Segui em frente, mas logo nos primeiros metros fui separado do meu grupo. Não por Mengele, o Anjo da Morte, mas por um silêncio que não percebi onde era fabricado. A partir daí cada um de nós, por muito junto que estivéssemos, visitaria o campo sozinho.

Logo no primeiro bloco a ansiedade deixa de ser engolida e passa a entrar sem convite. E será ela que a partir daí nos guiará. Assim como assim, a minha guia insistia em falar  cada vez mais baixo e os meus guide-phones pareciam estar demasiado alto. Não havia já meio termo para nada.

Pelas vitrines, cartas manuscritas entre oficiais e listagens da "mercadoria" chegada. Um rol infindável de nomes sem rosto. Numa das salas um mapa a cobrir uma parede completa mostrava como a Europa convergira para um só sentido: Auschwitz. Ali estava traçada a imensa teia férrea que capturara mais de um milhão de pessoas que sem se aperceberem  acabariam por protagonizar a "solução final".

E foi assim, de sala em sala, de bloco em bloco, que fui vendo as montras mais tristes.
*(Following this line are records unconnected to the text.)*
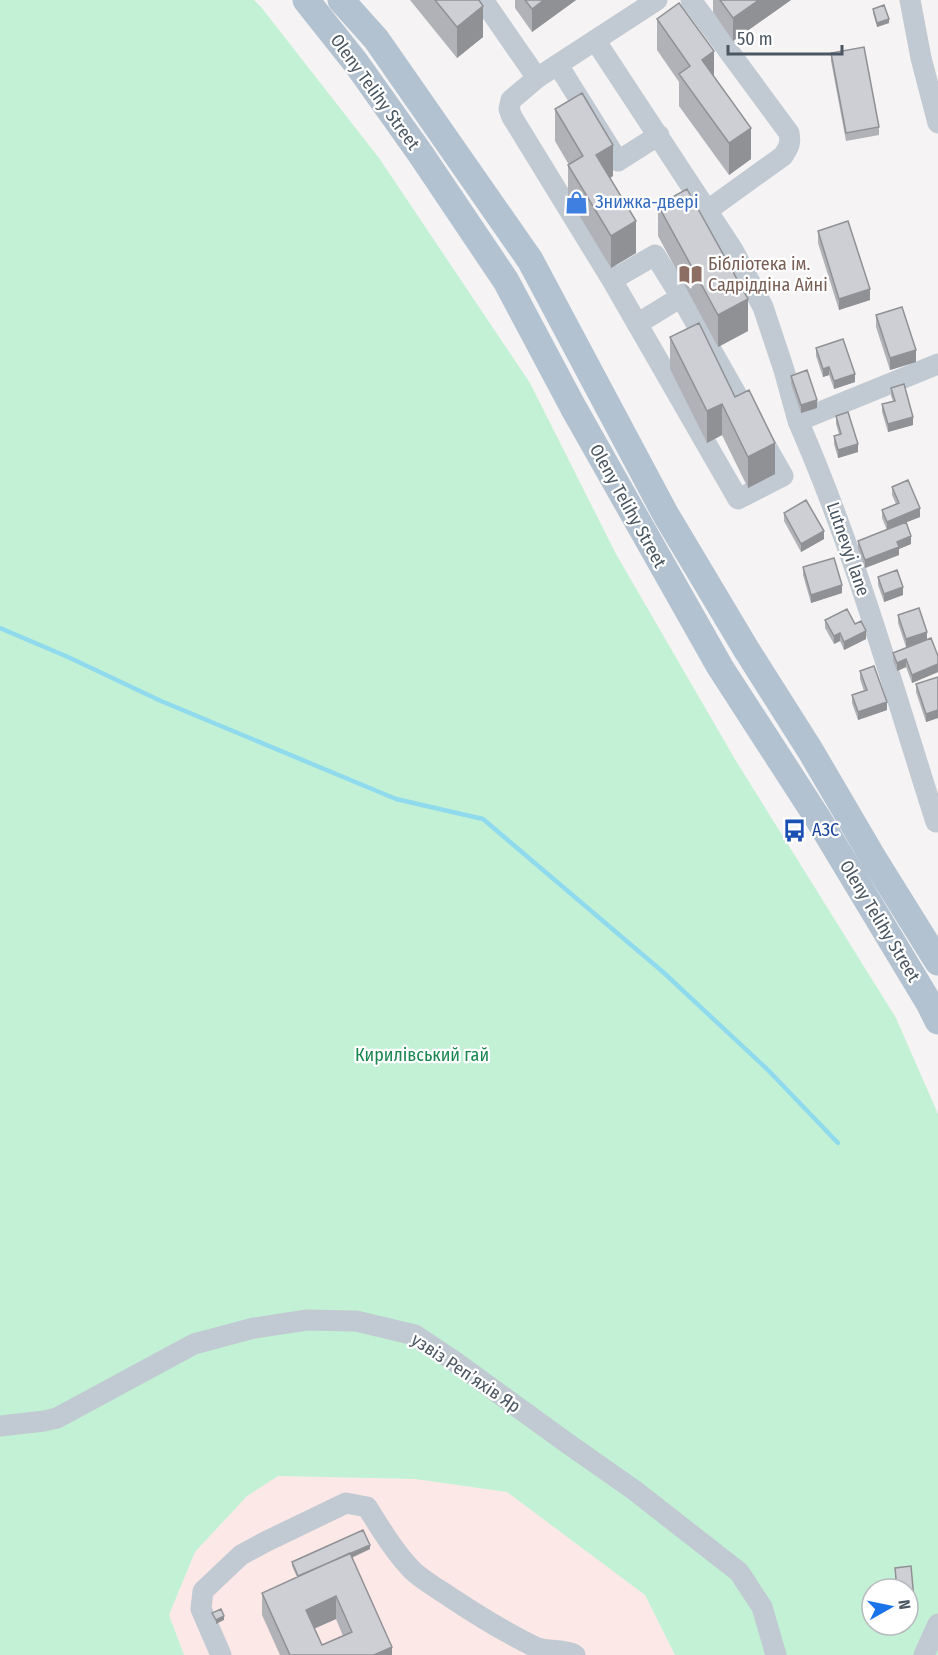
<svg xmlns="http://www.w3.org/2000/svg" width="938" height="1655" font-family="'Fira Sans Condensed',sans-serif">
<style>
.medical{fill:#fce8e6}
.green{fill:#c3f1d5;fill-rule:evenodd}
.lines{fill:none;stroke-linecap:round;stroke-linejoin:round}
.stream{stroke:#90daee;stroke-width:4.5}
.minor{stroke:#c1cad2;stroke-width:21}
.major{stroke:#b3c2d1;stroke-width:27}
.wall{fill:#b0b2b7;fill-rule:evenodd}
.shaded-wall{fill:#909195}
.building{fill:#cdcfd5;stroke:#909195;stroke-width:1.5;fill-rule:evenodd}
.labels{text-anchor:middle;stroke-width:4.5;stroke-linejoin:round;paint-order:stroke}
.street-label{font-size:18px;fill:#4a5661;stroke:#fff}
.shop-label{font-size:18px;fill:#366cbe;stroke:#fff;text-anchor:start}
.education-label{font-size:18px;fill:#785e54;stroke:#fff;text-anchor:start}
.transit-label{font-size:18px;fill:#164399;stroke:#fff;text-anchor:start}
.park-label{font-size:18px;fill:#17864f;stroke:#fff}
</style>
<rect width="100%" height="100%" fill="#f5f3f3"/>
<path class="medical" d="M277 1476 415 1479 507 1492 645 1595 675 1655H184L169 1615 195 1552 247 1496Z"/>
<path class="green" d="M0 0H254L261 7 379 158 530 383 616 554 736 761 896 1018 938 1114V1655H675L645 1595 507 1492 415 1479 278 1476 247 1496 195 1552 169 1615 184 1655H0ZM872 1589H908V1625H872Z"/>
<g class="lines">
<path class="stream" d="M0 628 68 657 161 701 396 799 483 819 663 972 767 1069 838 1143"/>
<path class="minor" d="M483 0 537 78 657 0
M691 0 789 133C791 143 789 147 783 156L708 210
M910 0 921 58 938 123
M595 40 733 250 763 307 784 370 798 421
M558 65 618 161 659 135
M537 78 511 100 509 109 512 117 612 280 738 499 783 476 681 297 637 324
M612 280 655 255 681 297
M938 364 798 421C855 551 893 688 936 822L938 821
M0 1426 44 1421 57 1418 194 1344 254 1328 307 1320 356 1321 415 1335 454 1361 567 1443 634 1490 739 1572 762 1607 776 1655
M221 1655 201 1609 203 1591 241 1555 265 1542 346 1503 367 1507C381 1529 395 1553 413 1571 423 1580 436 1588 447 1595 475 1614 505 1632 535 1647 549 1653 563 1648 575 1655
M924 1655 938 1624"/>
<path class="major" d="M306 0 356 63 422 156 506 281 573 407 720 667 817 817 929 1003 938 1021
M341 0 376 39 530 260 666 515 746 649 810 750 875 861 938 962"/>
</g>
<path class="wall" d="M410 0H479L483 37 457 58Z
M515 0H576L532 32 515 8Z
M713 0H791L733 41 713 12Z
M873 9 889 23 877 27 873 13Z
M657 19 714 77 751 159 729 175 679 106V82L657 50Z
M831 53 879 127V135L846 141 831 61Z
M555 109 613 176 610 178 636 253 611 268 568 197V165H569L555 141Z
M658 205 748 331 718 347 658 236Z
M818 231 870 300 839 310 818 243Z
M876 315 916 362 890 370 876 327Z
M670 337 735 397 775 474 748 488 722 435 707 443 670 369Z
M816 348 855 382 834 389 829 375 823 377 816 356Z
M791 376 817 408 801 413 791 384Z
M891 388 913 425 888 432 882 412V404L893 401 891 396Z
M836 416 858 452 838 458 834 444V436L839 434 836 424Z
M892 487 920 517 906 522 911 544 899 549V555L865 568 858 549V541L887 530 882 518V510L896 504 892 495Z
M784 513 824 539 801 552 784 521Z
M803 567 842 593 811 603 803 575Z
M878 577 903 595 884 602 878 585Z
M919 608 927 632V640L931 638 938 656V672L912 683 906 667 897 671 893 661V653L921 642 906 647 898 623V615Z
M825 620 855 624 866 639 844 650 840 641 834 644 825 628Z
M860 671 887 710 858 720 852 703V695L864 691 860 679Z
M938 677V718L926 722 916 692V684Z
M370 1549 352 1558 392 1655H280L262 1615V1593L297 1577 292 1566V1562ZM336 1619 343 1636 322 1645 314 1629Z
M911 1566 915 1618H908V1589H896L895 1568Z"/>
<path class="shaded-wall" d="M544 0H576L532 32V9Z
M759 0H791L733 41V18Z
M483 6V37L457 58V27Z
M889 19V23L877 27V23Z
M714 51V82L702 60Z
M751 128V159L729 175V143Z
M613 145V176L596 187V155Z
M636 221V253L611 268V236Z
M870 289V300L839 310V299Z
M748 299V331L718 347V315Z
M916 350V362L890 370V358Z
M829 367V375L823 377V369Z
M855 374V382L834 389V381Z
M817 400V408L801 413V405Z
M722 404V435L707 443V411Z
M913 417V425L888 432V424Z
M775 443V474L748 488V457Z
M858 444V452L838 458V450Z
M920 508V517L887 530V522Z
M824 531V539L801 552V544Z
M911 536V544L899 549V555L865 568V560L897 542Z
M842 585V593L811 603V595Z
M903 587V595L884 602V594Z
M866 631V639L844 650V642Z
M927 632V640L906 647V639Z
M840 633V641L834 644V636Z
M906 659V667L897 671V663Z
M938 664V672L912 683V675Z
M887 702V710L858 720V712Z
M938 710V718L926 722V714Z
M370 1545V1549L299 1581V1577Z
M336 1596V1619L306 1632V1610Z
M224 1616V1620L216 1624V1620Z
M392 1647V1655H374Z"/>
<path class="building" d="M435 0H479L483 6 457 27Z
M525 0H544L532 9Z
M720 0H759L733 18Z
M679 3 714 51 702 60 751 128 729 143 679 74 690 66 657 19Z
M884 5 889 19 877 23 873 9Z
M864 47 879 127 846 133 831 53Z
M582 93 613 145 596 155 636 221 611 236 568 165 583 156 555 109Z
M687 189 748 299 718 315 658 205Z
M848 221 870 289 839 299 818 231Z
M902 307 916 350 890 358 876 315Z
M699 323 735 397 749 390 775 443 748 457 722 404 707 411 670 337Z
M843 339 855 374 834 381 829 367 823 369 816 348Z
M807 370 817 400 801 405 791 376Z
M904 384 913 417 888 424 882 404 895 401 891 388Z
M848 412 858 444 838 450 834 436 841 434 836 416Z
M908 480 920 508 887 522 882 510 899 503 892 487Z
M806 500 824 531 801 544 784 513Z
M906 522 911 536 897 542 899 547 865 560 858 541Z
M834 558 842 585 811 595 803 567Z
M897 570 903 587 884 594 878 577Z
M919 608 927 632 906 639 898 615Z
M847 609 855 624 861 621 866 631 844 642 840 633 834 636 825 620Z
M931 638 938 656V664L912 675 906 659 897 663 893 653Z
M874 666 887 702 858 712 852 695 867 690 860 671Z
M938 677V710L926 714 916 684Z
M363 1530 370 1545 298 1576 292 1562Z
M350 1553 392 1647 374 1655H290L262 1593ZM336 1596 352 1632 322 1645 306 1610Z
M911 1566 915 1610H908V1589H897L895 1568Z
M221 1609 224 1616 216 1620 212 1613Z"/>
<defs>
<symbol id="shop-bare" viewBox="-9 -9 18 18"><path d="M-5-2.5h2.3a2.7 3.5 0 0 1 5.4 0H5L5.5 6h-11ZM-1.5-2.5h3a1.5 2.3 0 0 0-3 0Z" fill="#3f7fe0" stroke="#fff" stroke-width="2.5" paint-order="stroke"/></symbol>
<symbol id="library-bare" viewBox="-9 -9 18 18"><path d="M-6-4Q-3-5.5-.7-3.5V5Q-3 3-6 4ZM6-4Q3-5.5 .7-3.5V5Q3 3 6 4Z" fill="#8d6e63" stroke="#fff" stroke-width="2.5" paint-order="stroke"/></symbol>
<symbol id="bus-bare" viewBox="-9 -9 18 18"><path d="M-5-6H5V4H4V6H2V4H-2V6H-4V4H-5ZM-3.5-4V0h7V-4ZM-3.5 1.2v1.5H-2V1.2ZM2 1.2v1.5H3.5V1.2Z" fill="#1a4fb4" stroke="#fff" stroke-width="2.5" paint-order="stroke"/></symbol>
</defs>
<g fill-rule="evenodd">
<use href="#shop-bare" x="560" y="186" width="33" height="33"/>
<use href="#library-bare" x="674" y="258" width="33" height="33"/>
<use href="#bus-bare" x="778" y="814" width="33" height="33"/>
</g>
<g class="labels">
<g class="street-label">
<text transform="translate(375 92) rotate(54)" y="6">Oleny Telihy Street</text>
<text transform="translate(628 506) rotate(61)" y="6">Oleny Telihy Street</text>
<text transform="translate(848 549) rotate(71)" y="6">Lutnevyi lane</text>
<text transform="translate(880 921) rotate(59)" y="6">Oleny Telihy Street</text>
<text transform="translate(466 1373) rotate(34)" y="6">узвіз Репʼяхів Яр</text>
</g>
<g class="shop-label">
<text x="595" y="208">Знижка-двері</text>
</g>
<g class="education-label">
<text x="708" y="270">Бібліотека ім.<tspan x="708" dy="21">Садріддіна Айні</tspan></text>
</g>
<g class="transit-label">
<text x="812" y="836">АЗС</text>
</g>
<g class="park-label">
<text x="422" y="1061">Кирилівський гай</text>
</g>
</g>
<g transform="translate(890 1607) rotate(81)"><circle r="28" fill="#ffffff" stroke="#b7bbc0" stroke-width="1.5"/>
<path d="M0-4.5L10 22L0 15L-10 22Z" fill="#1a73e8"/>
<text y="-9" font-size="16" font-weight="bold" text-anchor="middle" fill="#4a5661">N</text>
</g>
<path d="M728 45v9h114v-9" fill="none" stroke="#4a5661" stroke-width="3"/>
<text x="737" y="45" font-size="18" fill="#4a5661" stroke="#ffffff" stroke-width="4.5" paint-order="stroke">50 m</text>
</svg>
Amontoados de óculos de arame, milhares de sapatos sem dono, sem número. Uns abandonados pelos pés ainda em pequenos, outros retirados dos corpos sem vida. Pilhas de malas riscadas com giz. Às centenas, com datas. Com nomes. À minha frente, embasbacado na vitrine embaciada pela respiração, estancara um turista em busca de alguém.

E é nestas alturas que a alma apertada cospe a ansiedade e os olhos humedecem. Simples idiotas que tão pouco resistem a uma visita. E eu que não buscava ninguém, já nem a mim me encontrava.